======== Source records
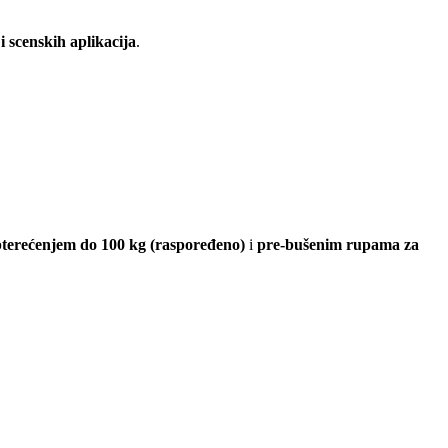
 scenskih aplikacija
.
terećenjem do 100 kg (raspoređeno)
i
pre-bušenim rupama za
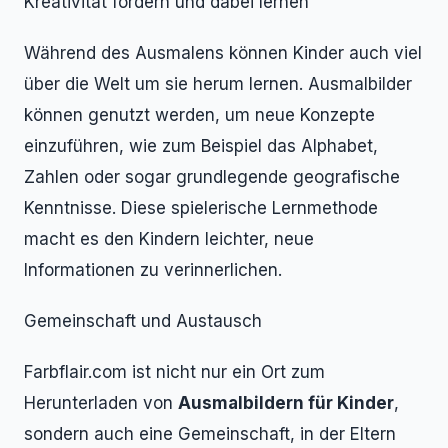
Kreativität fördern und dabei lernen
Während des Ausmalens können Kinder auch viel
über die Welt um sie herum lernen. Ausmalbilder
können genutzt werden, um neue Konzepte
einzuführen, wie zum Beispiel das Alphabet,
Zahlen oder sogar grundlegende geografische
Kenntnisse. Diese spielerische Lernmethode
macht es den Kindern leichter, neue
Informationen zu verinnerlichen.
Gemeinschaft und Austausch
Farbflair.com ist nicht nur ein Ort zum
Herunterladen von
Ausmalbildern für Kinder
,
sondern auch eine Gemeinschaft, in der Eltern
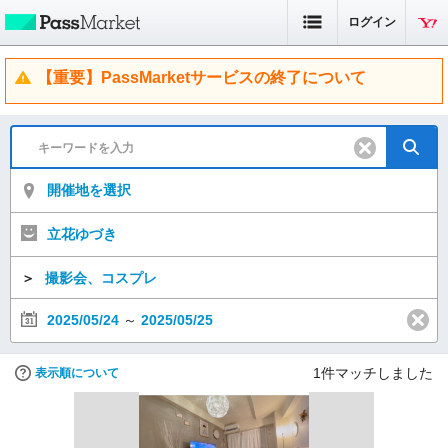
ログイン
【重要】PassMarketサービスの終了について
開催地を選択
立花ゆづき
＞
撮影会、コスプレ
2025/05/24
～
2025/05/25
1
件マッチしました
表示順について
================
● **Try it**
Only the records themselves, retyped exactly, belong in the answer; please leave all images behind.

● **Written response**
 scenskih aplikacija
.
terećenjem do 100 kg (raspoređeno)
i
pre-bušenim rupama za
Kreativität fördern und dabei lernen
Während des Ausmalens können Kinder auch viel
über die Welt um sie herum lernen. Ausmalbilder
können genutzt werden, um neue Konzepte
einzuführen, wie zum Beispiel das Alphabet,
Zahlen oder sogar grundlegende geografische
Kenntnisse. Diese spielerische Lernmethode
macht es den Kindern leichter, neue
Informationen zu verinnerlichen.
Gemeinschaft und Austausch
Farbflair.com ist nicht nur ein Ort zum
Herunterladen von
Ausmalbildern für Kinder
,
sondern auch eine Gemeinschaft, in der Eltern
ログイン
【重要】PassMarketサービスの終了について
開催地を選択
立花ゆづき
＞
撮影会、コスプレ
2025/05/24
～
2025/05/25
1
件マッチしました
表示順について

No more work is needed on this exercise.